North Korea has continued to perform a series of short-range missile tests and develop new weapons, but it has not launched any long-range missiles or tested nuclear weapons since 2017, which would pose a major challenge to Vice President Biden.
“The concern was that North Korea would do something so provocative that the Biden administration would have no room for diplomacy,” said Professor John Delury of South Korea’s Yonsei University.
“But both sides are avoiding p*ssing each other off. They could be calling each other names, but they aren’t.”
38 North’s Rachel Minyoung Lee, a former US government open-source analyst for North Korea, said Reuters that it was noticeable that North Korea did not publish its official Biden administration statements in domestic media on an ongoing basis.
“It indicates Pyongyang is keeping its policy options open,” she said.
The Biden administration took a hard line on human rights, denuclearization, and sanctions while still making diplomatic overtures to Pyongyang, according to US officials. Officials from the United States have said that they are seeking “practical” diplomatic objectives and are willing to talk, but that the ball is in North Korea’s court.

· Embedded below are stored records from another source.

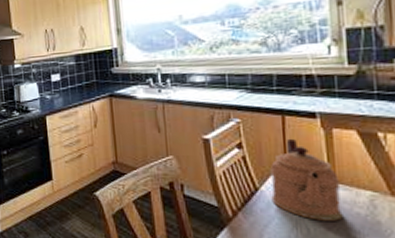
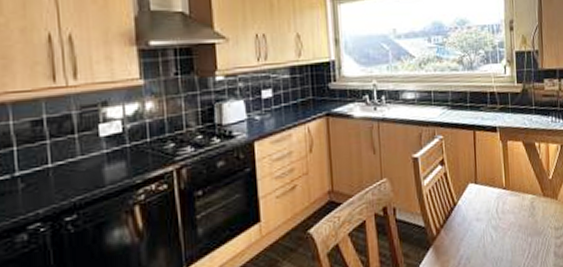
coffeepot: present [271,138,343,221] -> none [465,152,515,227]

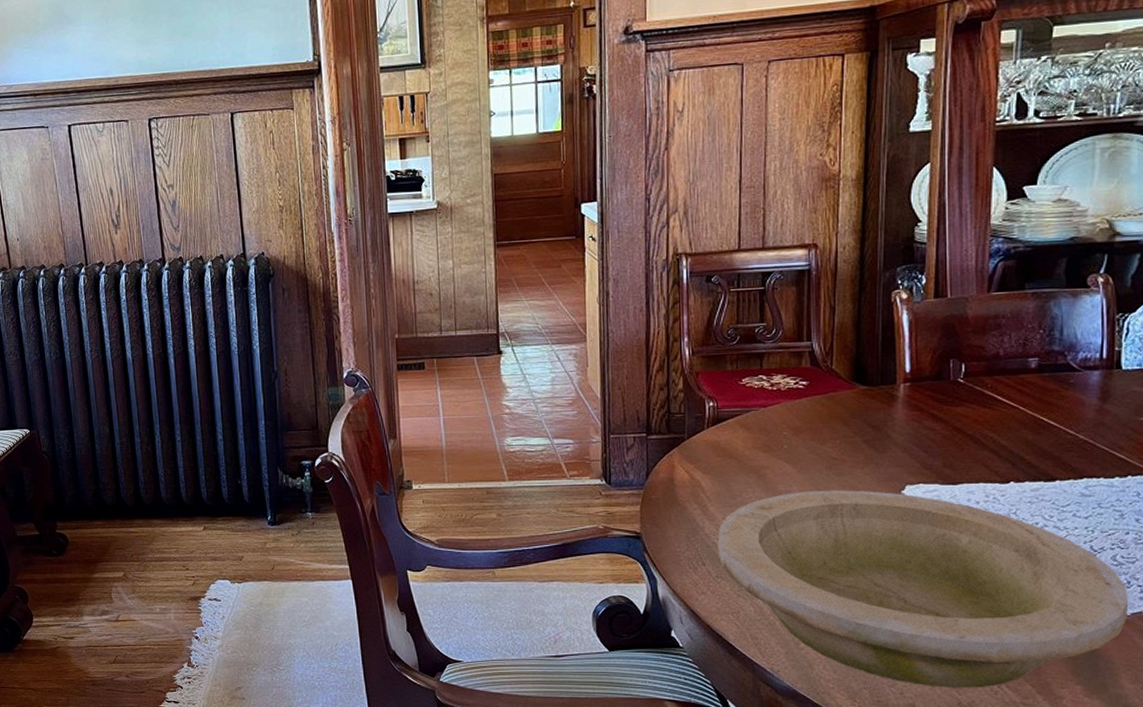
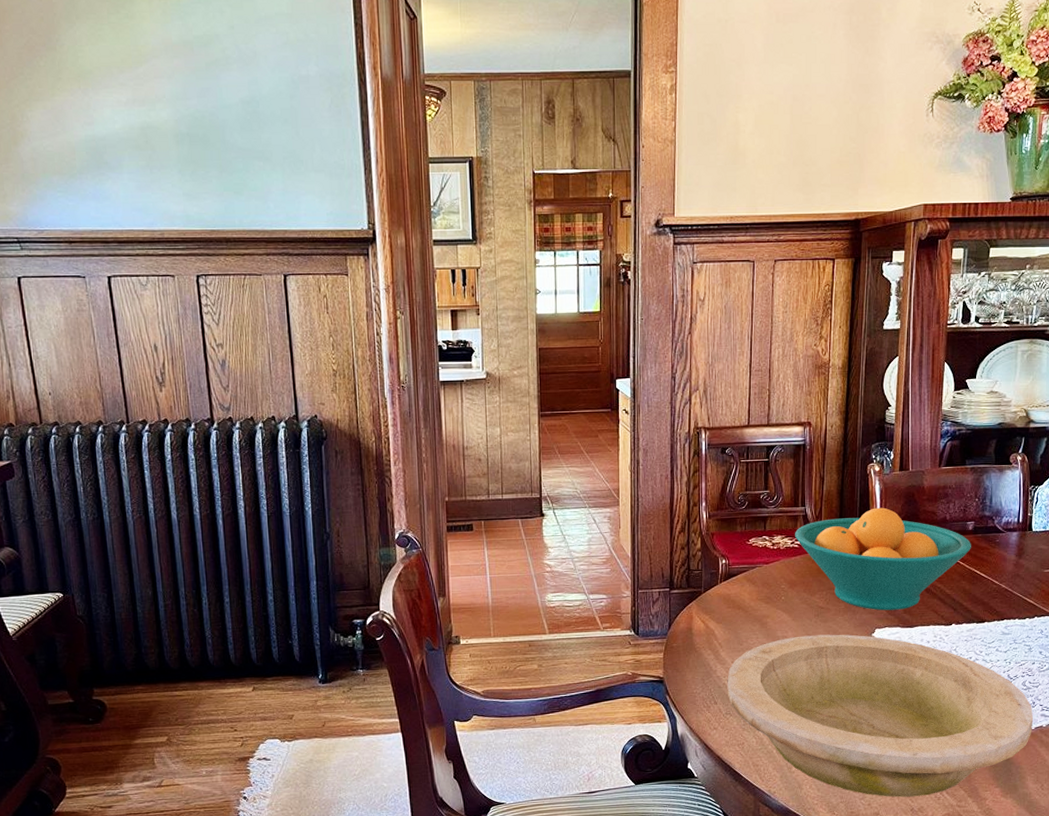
fruit bowl: none [799,341,1035,464] -> present [795,507,971,611]

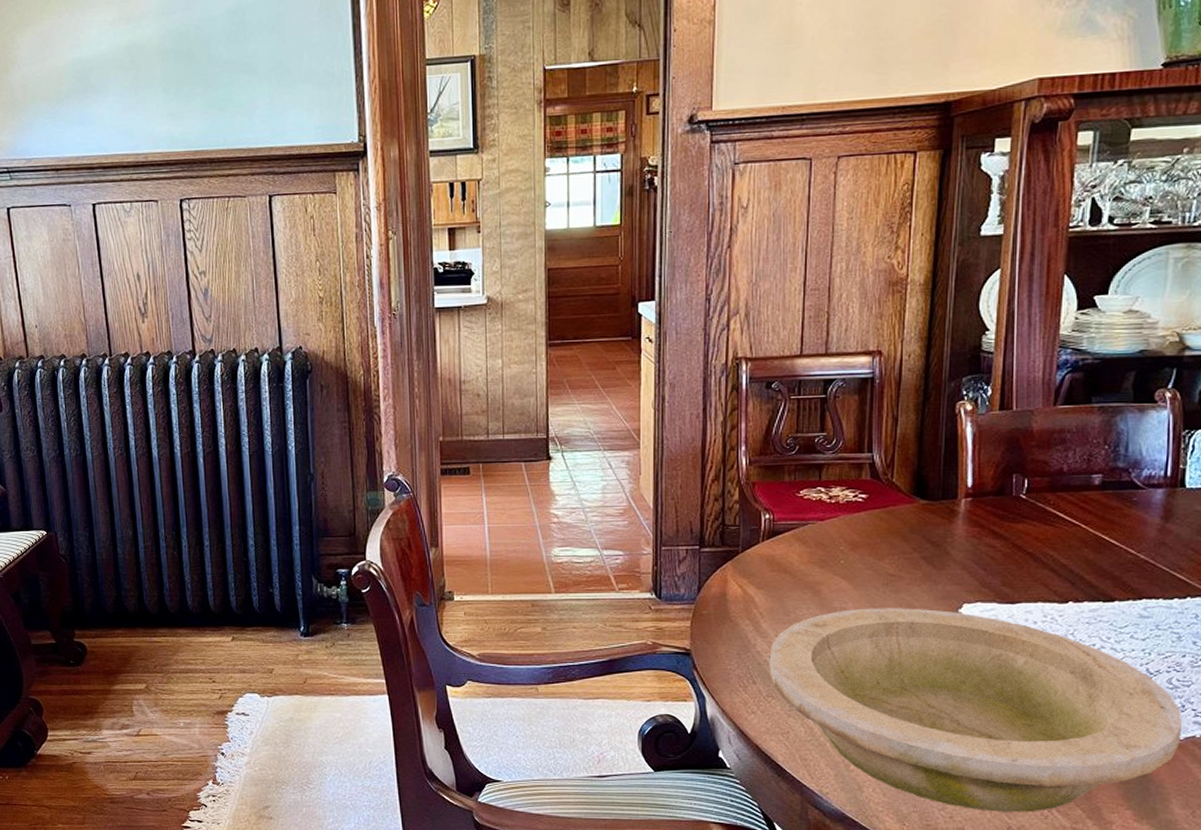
fruit bowl: present [795,507,971,611] -> none [859,455,1097,581]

“We have… a very clear policy that centres on diplomacy and it is, I think, up to North Korea to decide whether it wants to engage or not on that basis,” US Secretary of State Antony Blinken said on Monday.
Even if both sides wanted to go all in on diplomacy, the ongoing pandemic may make an already difficult process nearly impossible for the near future, Prof Delury said.
“The Covid situation really does constrain diplomatic options and puts both parties in a holding pattern,” he said.